Material provided:

-- BEGIN --

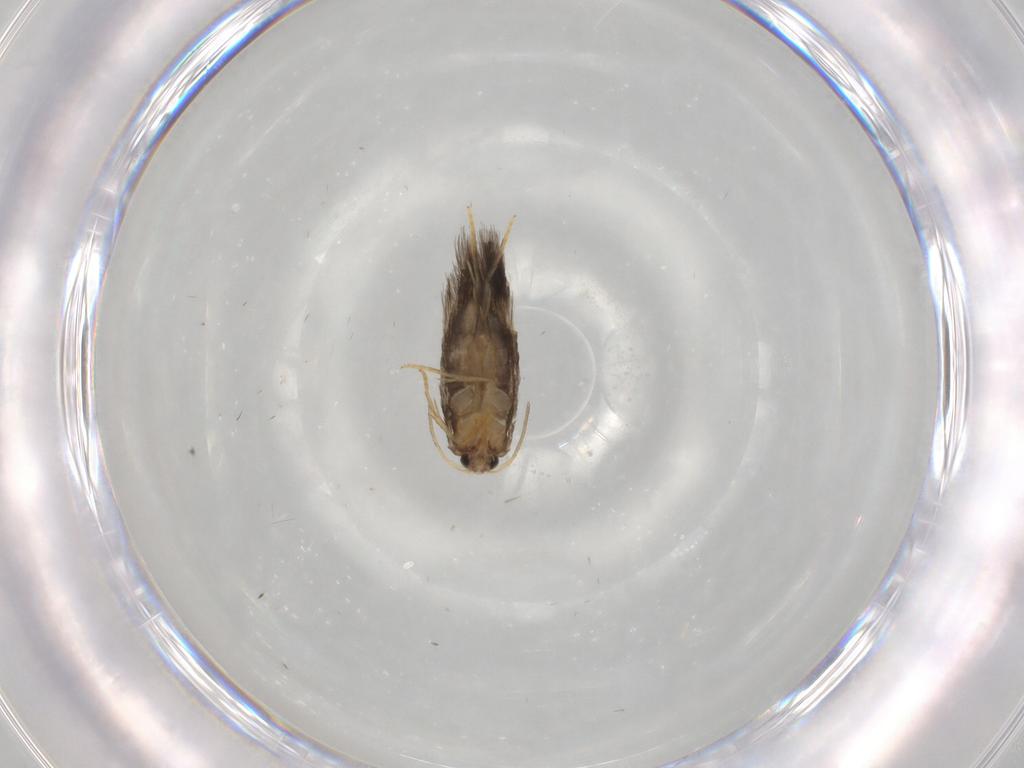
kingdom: Animalia
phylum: Arthropoda
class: Insecta
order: Lepidoptera
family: Nepticulidae
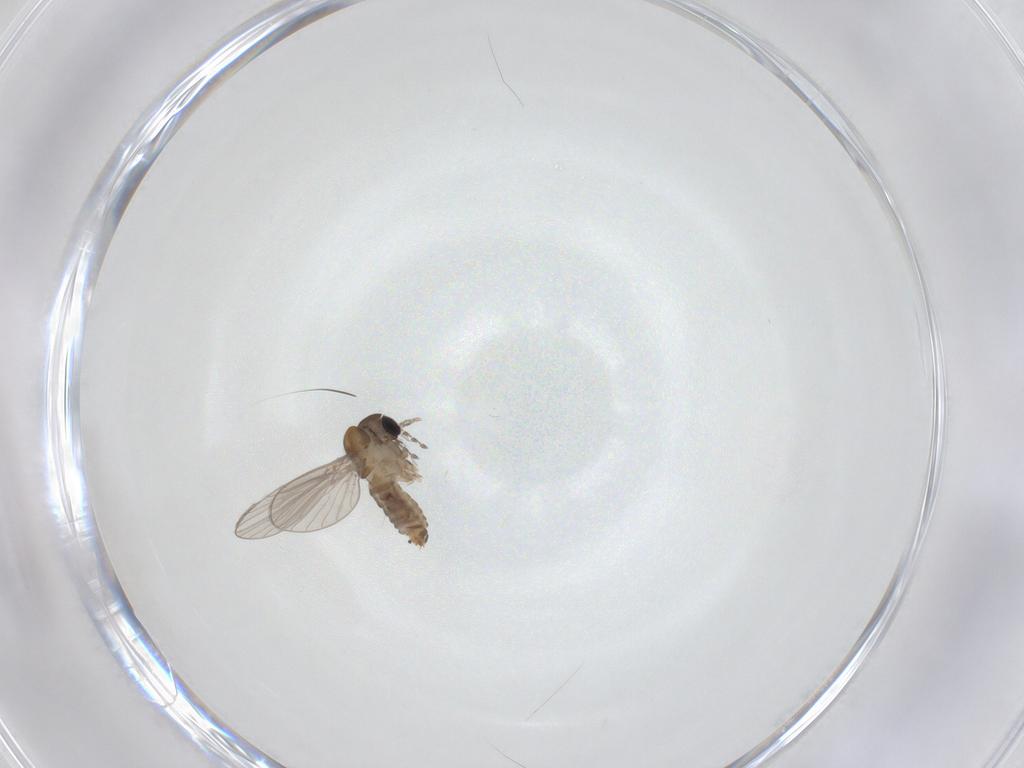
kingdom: Animalia
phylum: Arthropoda
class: Insecta
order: Diptera
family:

-- END --

Reproduce every text line in the items above, word for word and in order, leaving out the pictures.

Complete answer:
kingdom: Animalia
phylum: Arthropoda
class: Insecta
order: Lepidoptera
family: Nepticulidae
kingdom: Animalia
phylum: Arthropoda
class: Insecta
order: Diptera
family:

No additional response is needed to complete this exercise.